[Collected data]
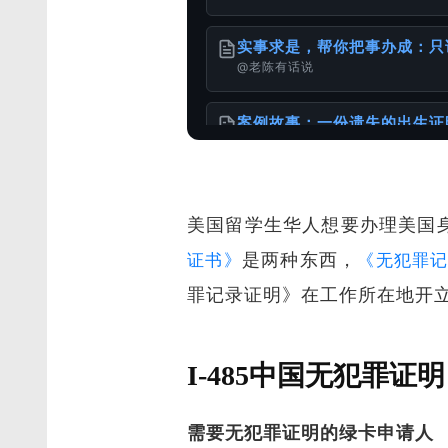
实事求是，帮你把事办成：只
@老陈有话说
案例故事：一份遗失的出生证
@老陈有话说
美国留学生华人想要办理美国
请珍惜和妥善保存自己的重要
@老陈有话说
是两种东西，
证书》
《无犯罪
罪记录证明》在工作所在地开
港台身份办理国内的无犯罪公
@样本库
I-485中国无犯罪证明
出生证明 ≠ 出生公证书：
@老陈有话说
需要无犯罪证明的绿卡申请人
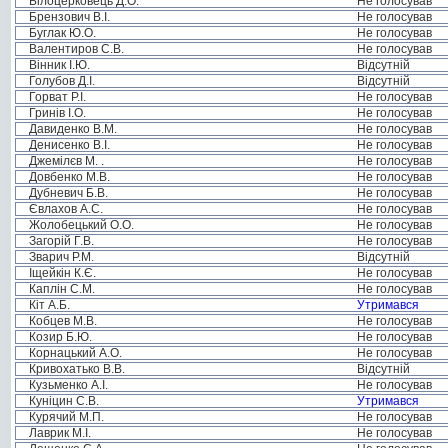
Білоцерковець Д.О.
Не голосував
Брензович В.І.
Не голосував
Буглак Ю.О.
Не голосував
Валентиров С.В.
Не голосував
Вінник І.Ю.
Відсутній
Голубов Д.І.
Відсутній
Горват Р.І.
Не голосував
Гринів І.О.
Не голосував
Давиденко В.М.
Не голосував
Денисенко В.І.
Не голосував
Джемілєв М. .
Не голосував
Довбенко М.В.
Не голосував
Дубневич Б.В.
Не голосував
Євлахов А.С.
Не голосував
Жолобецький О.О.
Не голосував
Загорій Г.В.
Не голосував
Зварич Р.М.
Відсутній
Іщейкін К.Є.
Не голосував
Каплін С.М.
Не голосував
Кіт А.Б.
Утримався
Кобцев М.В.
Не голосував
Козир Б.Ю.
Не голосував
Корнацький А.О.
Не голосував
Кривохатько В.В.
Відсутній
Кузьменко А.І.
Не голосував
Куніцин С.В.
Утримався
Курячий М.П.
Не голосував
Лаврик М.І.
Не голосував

*Task goal*:
Copy every line of the data exactly as written, excluding the pictures.

*Exercise result*:
实事求是，帮你把事办成：只
@老陈有话说
案例故事：一份遗失的出生证
@老陈有话说
美国留学生华人想要办理美国
请珍惜和妥善保存自己的重要
@老陈有话说
是两种东西，
证书》
《无犯罪
罪记录证明》在工作所在地开
港台身份办理国内的无犯罪公
@样本库
I-485中国无犯罪证明
出生证明 ≠ 出生公证书：
@老陈有话说
需要无犯罪证明的绿卡申请人
Білоцерковець Д.О.
Не голосував
Брензович В.І.
Не голосував
Буглак Ю.О.
Не голосував
Валентиров С.В.
Не голосував
Вінник І.Ю.
Відсутній
Голубов Д.І.
Відсутній
Горват Р.І.
Не голосував
Гринів І.О.
Не голосував
Давиденко В.М.
Не голосував
Денисенко В.І.
Не голосував
Джемілєв М. .
Не голосував
Довбенко М.В.
Не голосував
Дубневич Б.В.
Не голосував
Євлахов А.С.
Не голосував
Жолобецький О.О.
Не голосував
Загорій Г.В.
Не голосував
Зварич Р.М.
Відсутній
Іщейкін К.Є.
Не голосував
Каплін С.М.
Не голосував
Кіт А.Б.
Утримався
Кобцев М.В.
Не голосував
Козир Б.Ю.
Не голосував
Корнацький А.О.
Не голосував
Кривохатько В.В.
Відсутній
Кузьменко А.І.
Не голосував
Куніцин С.В.
Утримався
Курячий М.П.
Не голосував
Лаврик М.І.
Не голосував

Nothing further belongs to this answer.